_Yapılacak İş_: Koruma tedbirleri yüzünden tazminatla ilgili aşağıdaki metni baştan sona, tek harfini bile değiştirmeden kopyala.

_Kaynak Metin_:
::::

Öte yandan; 5271 sayılı Ceza Muhakemesi Kanunu'nun 'Koruma Tedbirleri Nedeniyle Tazminat' başlıklı yedinci bölümünde yer alan 141. maddesinin 1. fıkrasında, 'Suç soruşturması veya kovuşturması sırasında; a) Kanunlarda belirtilen koşullar dışında yakalanan, tutuklanan veya tutukluluğunun devamına karar verilen, b) Kanunî gözaltı süresi içinde hâkim önüne çıkarılmayan, c) Kanunî hakları hatırlatılmadan veya hatırlatılan haklarından yararlandırılma isteği yerine getirilmeden tutuklanan, d) Kanuna uygun olarak tutuklandığı hâlde makul sürede yargılama mercii huzuruna çıkarılmayan ve bu süre içinde hakkında hüküm verilmeyen, e) Kanuna uygun olarak yakalandıktan veya tutuklandıktan sonra haklarında kovuşturmaya yer olmadığına veya beraatlerine karar verilen, f) Mahkûm olup da gözaltı ve tutuklulukta geçirdiği süreleri, hükümlülük sürelerinden fazla olan veya işlediği suç için kanunda öngörülen cezanın sadece para cezası olması nedeniyle zorunlu olarak bu cezayla cezalandırılan, g) Yakalama veya tutuklama nedenleri ve haklarındaki suçlamalar kendilerine, yazıyla veya bunun hemen olanaklı bulunmadığı hâllerde sözle açıklanmayan, h) Yakalanmaları veya tutuklanmaları yakınlarına bildirilmeyen, i) Hakkındaki arama kararı ölçüsüz bir şekilde gerçekleştirilen,j) Eşyasına veya diğer malvarlığı değerlerine, koşulları oluşmadığı halde elkonulan veya korunması için gerekli tedbirler alınmayan ya da eşyası veya diğer malvarlığı değerleri amaç dışı kullanılan veya zamanında geri verilmeyen, k) Yakalama veya tutuklama işlemine karşı Kanunda öngörülen başvuru imkânlarından yararlandırılmayan, kişiler, maddî ve manevî her türlü zararlarını, Devletten isteyebilirler.'' hükmü yer almaktadır. Aynı maddenin 3. fıkrasında ise ''Birinci maddede yazan haller dışında, suç soruşturması veya kovuşturması sırasında kişisel kusur, haksız fiil veya diğer sorumluluk halleri de dahil olmak üzere hakimler ve Cumhuriyet savcılarının verdikleri kararlar veya yaptıkları işlemler nedeniyle tazminat davaları ancak Devlet aleyhine açılabilir' düzenlemesi mevcuttur.

::::

_Verilen Kayıtlar_:

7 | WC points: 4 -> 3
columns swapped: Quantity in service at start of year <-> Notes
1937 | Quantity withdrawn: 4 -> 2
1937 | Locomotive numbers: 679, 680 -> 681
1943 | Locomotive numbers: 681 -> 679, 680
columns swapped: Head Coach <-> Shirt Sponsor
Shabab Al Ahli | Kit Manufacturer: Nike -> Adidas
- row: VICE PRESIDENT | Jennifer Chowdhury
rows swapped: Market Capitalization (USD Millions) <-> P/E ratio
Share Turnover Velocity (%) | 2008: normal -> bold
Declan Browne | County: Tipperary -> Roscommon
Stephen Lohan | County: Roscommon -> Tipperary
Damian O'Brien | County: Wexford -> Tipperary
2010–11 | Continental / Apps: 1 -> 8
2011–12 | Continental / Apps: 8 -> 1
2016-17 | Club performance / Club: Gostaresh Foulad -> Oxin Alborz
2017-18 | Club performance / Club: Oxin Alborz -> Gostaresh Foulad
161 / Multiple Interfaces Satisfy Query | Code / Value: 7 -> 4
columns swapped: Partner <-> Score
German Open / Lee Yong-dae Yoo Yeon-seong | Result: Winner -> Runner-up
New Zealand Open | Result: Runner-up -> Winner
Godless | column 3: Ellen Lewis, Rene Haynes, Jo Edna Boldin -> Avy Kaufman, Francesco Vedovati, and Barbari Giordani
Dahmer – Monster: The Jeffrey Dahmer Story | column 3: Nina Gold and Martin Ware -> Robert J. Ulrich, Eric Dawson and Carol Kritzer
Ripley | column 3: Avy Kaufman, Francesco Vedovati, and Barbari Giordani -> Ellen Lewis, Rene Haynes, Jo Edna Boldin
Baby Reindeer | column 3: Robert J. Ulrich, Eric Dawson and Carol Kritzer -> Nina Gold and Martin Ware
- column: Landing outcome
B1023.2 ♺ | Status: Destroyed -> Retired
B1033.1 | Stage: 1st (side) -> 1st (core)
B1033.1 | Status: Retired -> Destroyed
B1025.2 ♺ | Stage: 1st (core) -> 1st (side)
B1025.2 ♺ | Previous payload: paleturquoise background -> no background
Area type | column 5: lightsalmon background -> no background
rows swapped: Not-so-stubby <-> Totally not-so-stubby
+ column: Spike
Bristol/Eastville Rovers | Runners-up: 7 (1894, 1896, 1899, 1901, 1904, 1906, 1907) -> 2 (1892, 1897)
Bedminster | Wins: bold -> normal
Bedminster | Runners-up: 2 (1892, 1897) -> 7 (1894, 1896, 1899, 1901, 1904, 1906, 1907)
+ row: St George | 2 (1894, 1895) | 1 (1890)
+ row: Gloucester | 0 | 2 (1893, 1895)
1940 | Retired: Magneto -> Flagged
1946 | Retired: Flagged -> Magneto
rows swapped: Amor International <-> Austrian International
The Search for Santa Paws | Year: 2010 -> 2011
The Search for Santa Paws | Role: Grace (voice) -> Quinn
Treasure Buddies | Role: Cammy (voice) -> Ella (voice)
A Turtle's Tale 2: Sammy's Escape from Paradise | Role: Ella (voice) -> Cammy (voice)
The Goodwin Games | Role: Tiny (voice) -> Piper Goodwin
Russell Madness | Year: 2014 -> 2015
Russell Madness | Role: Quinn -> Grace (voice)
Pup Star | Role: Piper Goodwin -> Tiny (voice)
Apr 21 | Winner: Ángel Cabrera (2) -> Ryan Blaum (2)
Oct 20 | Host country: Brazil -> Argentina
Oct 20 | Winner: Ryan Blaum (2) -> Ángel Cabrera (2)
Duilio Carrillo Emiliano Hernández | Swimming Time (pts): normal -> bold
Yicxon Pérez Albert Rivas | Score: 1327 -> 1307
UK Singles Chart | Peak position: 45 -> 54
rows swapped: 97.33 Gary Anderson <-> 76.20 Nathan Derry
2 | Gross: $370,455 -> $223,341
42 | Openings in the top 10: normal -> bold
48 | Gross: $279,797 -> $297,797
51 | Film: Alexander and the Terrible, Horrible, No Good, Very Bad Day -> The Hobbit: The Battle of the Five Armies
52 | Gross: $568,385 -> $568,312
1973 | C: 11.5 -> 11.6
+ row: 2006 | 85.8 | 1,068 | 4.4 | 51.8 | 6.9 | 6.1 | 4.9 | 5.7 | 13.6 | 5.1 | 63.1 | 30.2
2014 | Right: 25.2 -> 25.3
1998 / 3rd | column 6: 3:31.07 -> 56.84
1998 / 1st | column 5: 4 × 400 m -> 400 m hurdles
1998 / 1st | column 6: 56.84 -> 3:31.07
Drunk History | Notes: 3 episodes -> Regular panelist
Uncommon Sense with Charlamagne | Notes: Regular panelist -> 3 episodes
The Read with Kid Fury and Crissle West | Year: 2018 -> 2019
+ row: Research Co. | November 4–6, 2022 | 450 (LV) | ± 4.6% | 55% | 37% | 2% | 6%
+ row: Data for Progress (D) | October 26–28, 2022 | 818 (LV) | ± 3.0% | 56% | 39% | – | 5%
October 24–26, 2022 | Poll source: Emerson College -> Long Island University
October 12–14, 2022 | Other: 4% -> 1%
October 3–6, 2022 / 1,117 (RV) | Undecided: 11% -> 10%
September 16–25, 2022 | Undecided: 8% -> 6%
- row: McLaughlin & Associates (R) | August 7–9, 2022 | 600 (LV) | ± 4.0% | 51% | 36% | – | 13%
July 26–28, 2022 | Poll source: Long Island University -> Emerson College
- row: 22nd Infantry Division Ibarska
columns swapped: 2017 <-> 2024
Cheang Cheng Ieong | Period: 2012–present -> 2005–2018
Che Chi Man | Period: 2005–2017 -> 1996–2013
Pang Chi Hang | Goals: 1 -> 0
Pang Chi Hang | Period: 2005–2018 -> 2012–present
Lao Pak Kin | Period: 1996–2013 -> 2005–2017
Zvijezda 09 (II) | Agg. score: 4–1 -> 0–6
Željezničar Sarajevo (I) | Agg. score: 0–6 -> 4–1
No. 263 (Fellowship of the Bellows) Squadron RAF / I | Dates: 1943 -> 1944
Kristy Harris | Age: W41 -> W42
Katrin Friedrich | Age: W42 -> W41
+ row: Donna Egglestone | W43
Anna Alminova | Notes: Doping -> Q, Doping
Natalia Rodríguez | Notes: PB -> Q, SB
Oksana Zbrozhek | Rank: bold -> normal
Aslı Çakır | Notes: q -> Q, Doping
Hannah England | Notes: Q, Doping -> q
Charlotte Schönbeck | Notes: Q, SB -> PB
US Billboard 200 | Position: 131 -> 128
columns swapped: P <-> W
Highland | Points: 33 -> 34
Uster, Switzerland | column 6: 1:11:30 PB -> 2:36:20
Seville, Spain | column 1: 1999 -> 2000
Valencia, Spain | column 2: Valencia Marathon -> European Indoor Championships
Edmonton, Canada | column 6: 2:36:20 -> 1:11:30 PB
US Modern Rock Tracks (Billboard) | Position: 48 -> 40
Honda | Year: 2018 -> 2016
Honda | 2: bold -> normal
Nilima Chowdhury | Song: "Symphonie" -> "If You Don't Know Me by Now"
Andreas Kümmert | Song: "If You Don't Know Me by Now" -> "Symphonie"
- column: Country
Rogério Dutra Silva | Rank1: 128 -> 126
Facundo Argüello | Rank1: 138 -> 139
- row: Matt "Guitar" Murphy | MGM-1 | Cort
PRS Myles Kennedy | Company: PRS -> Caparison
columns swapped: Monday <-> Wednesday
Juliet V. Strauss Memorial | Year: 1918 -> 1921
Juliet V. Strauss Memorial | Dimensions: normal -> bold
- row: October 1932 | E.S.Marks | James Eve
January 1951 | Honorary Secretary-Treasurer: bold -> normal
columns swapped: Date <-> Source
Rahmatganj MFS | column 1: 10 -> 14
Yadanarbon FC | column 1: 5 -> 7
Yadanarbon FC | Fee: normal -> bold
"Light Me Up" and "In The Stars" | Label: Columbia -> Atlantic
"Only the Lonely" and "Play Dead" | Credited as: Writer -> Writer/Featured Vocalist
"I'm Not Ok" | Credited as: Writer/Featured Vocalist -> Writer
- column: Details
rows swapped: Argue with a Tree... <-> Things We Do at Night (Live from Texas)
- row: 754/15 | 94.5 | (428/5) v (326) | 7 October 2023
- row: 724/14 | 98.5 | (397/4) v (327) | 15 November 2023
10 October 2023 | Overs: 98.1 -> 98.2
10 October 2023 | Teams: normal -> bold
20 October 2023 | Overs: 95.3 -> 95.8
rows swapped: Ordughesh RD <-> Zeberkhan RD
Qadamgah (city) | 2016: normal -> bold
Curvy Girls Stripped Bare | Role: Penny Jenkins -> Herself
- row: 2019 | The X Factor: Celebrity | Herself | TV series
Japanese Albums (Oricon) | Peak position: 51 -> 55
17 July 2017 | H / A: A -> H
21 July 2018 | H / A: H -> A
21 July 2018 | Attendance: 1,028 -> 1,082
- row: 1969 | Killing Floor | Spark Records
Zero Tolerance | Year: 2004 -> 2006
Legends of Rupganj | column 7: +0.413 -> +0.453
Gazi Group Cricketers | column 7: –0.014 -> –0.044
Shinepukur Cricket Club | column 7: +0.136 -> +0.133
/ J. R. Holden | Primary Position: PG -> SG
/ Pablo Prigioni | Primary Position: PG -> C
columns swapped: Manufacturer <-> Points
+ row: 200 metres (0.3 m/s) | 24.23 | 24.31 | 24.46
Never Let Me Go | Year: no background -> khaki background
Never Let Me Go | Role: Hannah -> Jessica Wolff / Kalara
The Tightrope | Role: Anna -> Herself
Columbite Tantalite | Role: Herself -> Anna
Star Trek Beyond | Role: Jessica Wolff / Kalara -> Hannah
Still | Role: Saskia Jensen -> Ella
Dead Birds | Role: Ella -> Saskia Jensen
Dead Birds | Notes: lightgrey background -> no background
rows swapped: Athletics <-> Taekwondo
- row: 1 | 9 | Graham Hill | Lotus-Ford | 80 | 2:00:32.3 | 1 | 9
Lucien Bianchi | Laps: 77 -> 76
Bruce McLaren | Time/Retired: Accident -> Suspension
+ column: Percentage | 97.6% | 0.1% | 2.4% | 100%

::::

_Sonuç_:
Öte yandan; 5271 sayılı Ceza Muhakemesi Kanunu'nun 'Koruma Tedbirleri Nedeniyle Tazminat' başlıklı yedinci bölümünde yer alan 141. maddesinin 1. fıkrasında, 'Suç soruşturması veya kovuşturması sırasında; a) Kanunlarda belirtilen koşullar dışında yakalanan, tutuklanan veya tutukluluğunun devamına karar verilen, b) Kanunî gözaltı süresi içinde hâkim önüne çıkarılmayan, c) Kanunî hakları hatırlatılmadan veya hatırlatılan haklarından yararlandırılma isteği yerine getirilmeden tutuklanan, d) Kanuna uygun olarak tutuklandığı hâlde makul sürede yargılama mercii huzuruna çıkarılmayan ve bu süre içinde hakkında hüküm verilmeyen, e) Kanuna uygun olarak yakalandıktan veya tutuklandıktan sonra haklarında kovuşturmaya yer olmadığına veya beraatlerine karar verilen, f) Mahkûm olup da gözaltı ve tutuklulukta geçirdiği süreleri, hükümlülük sürelerinden fazla olan veya işlediği suç için kanunda öngörülen cezanın sadece para cezası olması nedeniyle zorunlu olarak bu cezayla cezalandırılan, g) Yakalama veya tutuklama nedenleri ve haklarındaki suçlamalar kendilerine, yazıyla veya bunun hemen olanaklı bulunmadığı hâllerde sözle açıklanmayan, h) Yakalanmaları veya tutuklanmaları yakınlarına bildirilmeyen, i) Hakkındaki arama kararı ölçüsüz bir şekilde gerçekleştirilen,j) Eşyasına veya diğer malvarlığı değerlerine, koşulları oluşmadığı halde elkonulan veya korunması için gerekli tedbirler alınmayan ya da eşyası veya diğer malvarlığı değerleri amaç dışı kullanılan veya zamanında geri verilmeyen, k) Yakalama veya tutuklama işlemine karşı Kanunda öngörülen başvuru imkânlarından yararlandırılmayan, kişiler, maddî ve manevî her türlü zararlarını, Devletten isteyebilirler.'' hükmü yer almaktadır. Aynı maddenin 3. fıkrasında ise ''Birinci maddede yazan haller dışında, suç soruşturması veya kovuşturması sırasında kişisel kusur, haksız fiil veya diğer sorumluluk halleri de dahil olmak üzere hakimler ve Cumhuriyet savcılarının verdikleri kararlar veya yaptıkları işlemler nedeniyle tazminat davaları ancak Devlet aleyhine açılabilir' düzenlemesi mevcuttur.